Einhalten der jüdischen Feiertage
Erstaunlich hohe 70% der jüdischen Menschen in den USA haben im vergangenen Jahr zu Pessach an einem Sederabend teilgenommen. Dies bestätigt den Eindruck, dass heute der Sederabend für Jüdinnen und Juden in den USA und der Welt der wichtigste Anlass für Familienzusammenkünfte geworden ist – analog dem Weihnachtsabend für Christen. Demgegenüber gaben lediglich 53% an, am höchsten jüdischen Feiertag Jom Kippur gefastet zu haben.
Verbundenheit mit Israel
Fast 70% der Befragten gaben an, sich mit Israel entweder sehr oder zumindest etwas verbunden zu fühlen. Diese Zahl ist seit über zehn Jahren weitgehend unverändert geblieben. Die Verbundenheit scheint daher von aktuellen politischen Entwicklungen in und um Israel nicht beeinflusst zu sein.

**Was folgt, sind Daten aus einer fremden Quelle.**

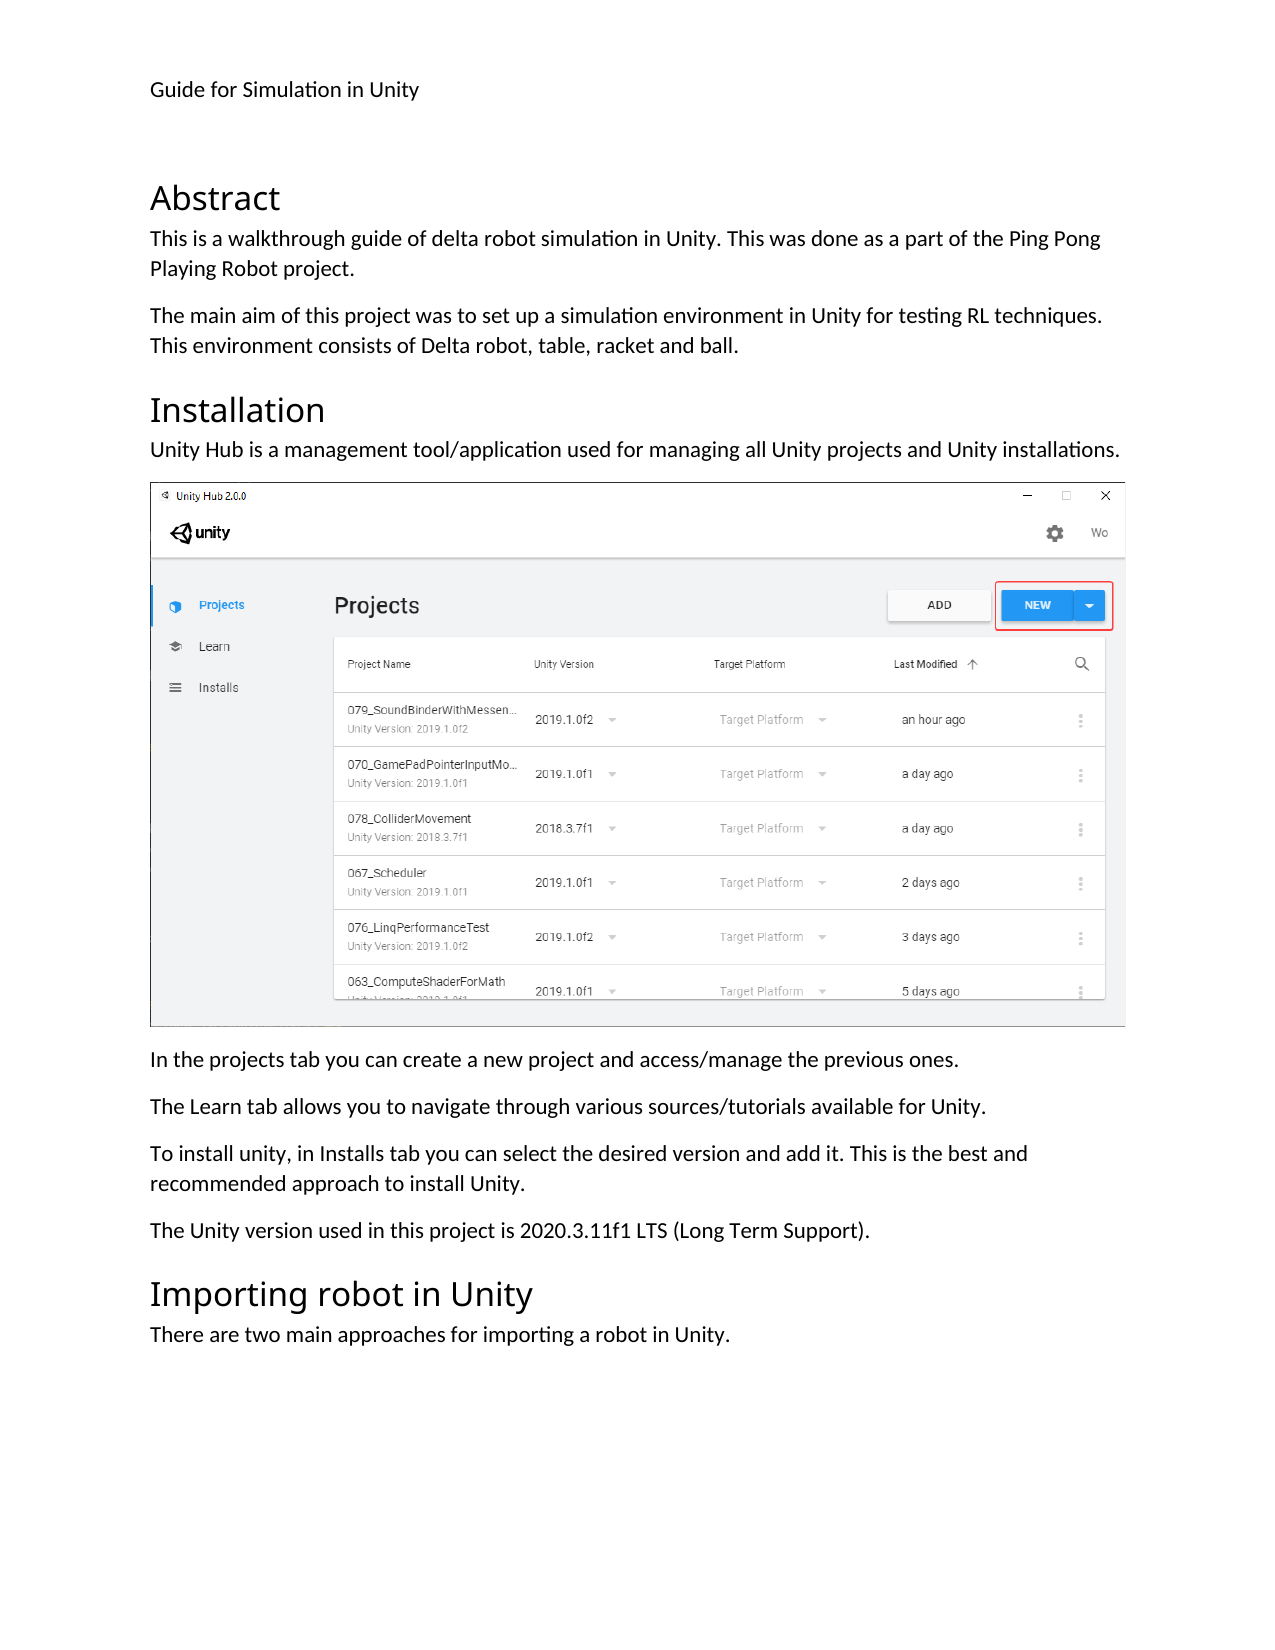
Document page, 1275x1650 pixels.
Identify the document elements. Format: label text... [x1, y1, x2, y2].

Was bedeutet es, jüdisch zu sein?
Die Erinnerung an die Schoah ist für 73% der jüdischen Menschen in den USA das wichtigste jüdische Identifikationsmerkmal. Dieses wird gefolgt vom Führen eines ethischen/moralischen Lebens (69%) und davon, sich für Gerechtigkeit und Gleichheit einzusetzen (56%). Für 49% der Befragten ist ein wichtiger Teil ihrer jüdischen Identität, intellektuell neugierig zu sein, und für 42% ist Humor eine wichtige Eigenschaft. Sich für Israel einzusetzen ist für 43% der Jüdinnen und Juden von Bedeutung.

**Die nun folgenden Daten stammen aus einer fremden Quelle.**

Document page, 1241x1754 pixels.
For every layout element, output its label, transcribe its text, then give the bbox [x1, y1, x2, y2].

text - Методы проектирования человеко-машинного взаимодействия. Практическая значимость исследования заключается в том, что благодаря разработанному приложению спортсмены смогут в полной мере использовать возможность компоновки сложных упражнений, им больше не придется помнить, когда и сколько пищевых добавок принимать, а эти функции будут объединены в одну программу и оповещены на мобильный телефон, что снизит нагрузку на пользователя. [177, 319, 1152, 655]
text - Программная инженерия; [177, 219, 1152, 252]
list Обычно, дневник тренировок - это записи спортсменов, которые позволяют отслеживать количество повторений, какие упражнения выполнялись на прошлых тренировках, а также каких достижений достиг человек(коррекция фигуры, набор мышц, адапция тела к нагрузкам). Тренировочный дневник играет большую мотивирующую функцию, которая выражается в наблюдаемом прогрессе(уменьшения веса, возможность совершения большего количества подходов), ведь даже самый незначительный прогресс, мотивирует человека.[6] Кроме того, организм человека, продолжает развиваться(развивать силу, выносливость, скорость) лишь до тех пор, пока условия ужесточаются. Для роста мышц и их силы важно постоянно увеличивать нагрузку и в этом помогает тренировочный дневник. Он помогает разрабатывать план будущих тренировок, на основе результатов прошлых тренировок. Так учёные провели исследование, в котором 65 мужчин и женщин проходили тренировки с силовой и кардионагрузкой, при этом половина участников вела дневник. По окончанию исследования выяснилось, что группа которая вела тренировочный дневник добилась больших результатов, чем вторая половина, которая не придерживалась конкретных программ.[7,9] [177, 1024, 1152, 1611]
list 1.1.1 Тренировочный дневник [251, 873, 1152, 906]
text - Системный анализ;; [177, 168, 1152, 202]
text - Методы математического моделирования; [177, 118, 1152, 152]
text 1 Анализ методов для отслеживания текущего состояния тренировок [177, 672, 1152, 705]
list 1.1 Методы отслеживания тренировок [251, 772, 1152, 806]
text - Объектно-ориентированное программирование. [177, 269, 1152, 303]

Für lediglich 19% der jüdischen Menschen ist die Einhaltung der Halacha (der jüdischen Gesetze) als Basis ihrer jüdischen Identität zentral und die meisten Jüdinnen und Juden sehen keinen Widerspruch zwischen dem Jüdisch-Sein und darin, z. B. am Schabbat zu arbeiten oder nicht an Gott zu glauben. Nur 26% der Jüdinnen und Juden finden Religion wichtig für ihr Leben; dies mit 56% im deutlichen Gegensatz zur US-Bevölkerung insgesamt.

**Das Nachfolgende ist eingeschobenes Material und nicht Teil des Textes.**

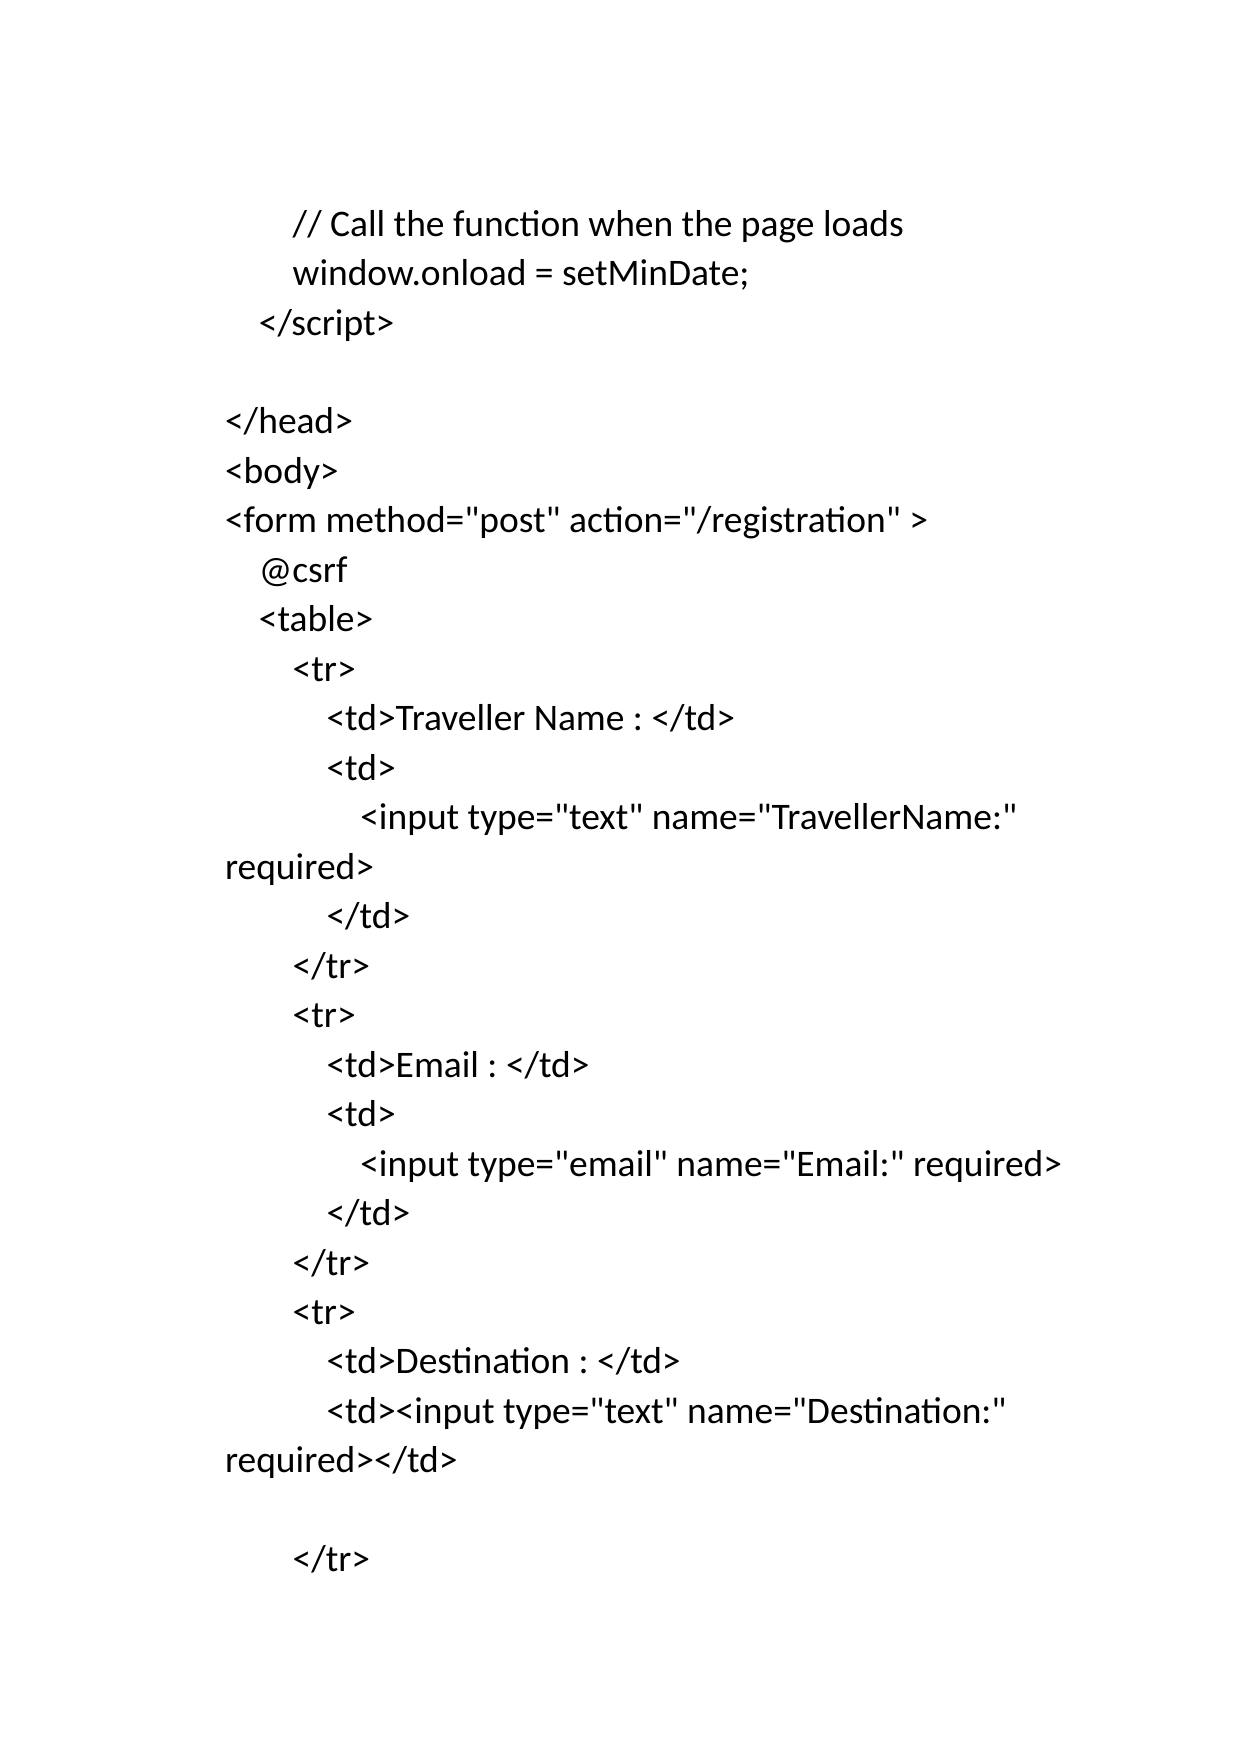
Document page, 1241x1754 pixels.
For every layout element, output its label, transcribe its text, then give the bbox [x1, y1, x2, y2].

Weitere interessante Erkenntnisse
– Jüdische Menschen in den USA haben eine weit überdurchschnittlich gute Ausbildung – 58% haben ein College absolviert, gegenüber 29% der Gesamtbevölkerung.
– Ein Viertel der jüdischen Bevölkerung haben ein Haushaltseinkommen von mehr als US$ 150.000,-, verglichen mit 8% aller US-Amerikaner.
– Die Hälfte aller Jüdinnen und Juden können das hebräische Alphabet, aber nur 13% können alle oder zumindest die meisten Worte verstehen, wenn sie hebräisch, also z. B. Gebete, lesen.
– 70% der Befragten fühlen sich den Demokraten näher, gegenüber 22%, die sich als Republikaner sehen. Bei den Orthodoxen ist es genau umgekehrt: Von diesen fühlen sich 57% den Republikanern näher und 36% den Demokraten.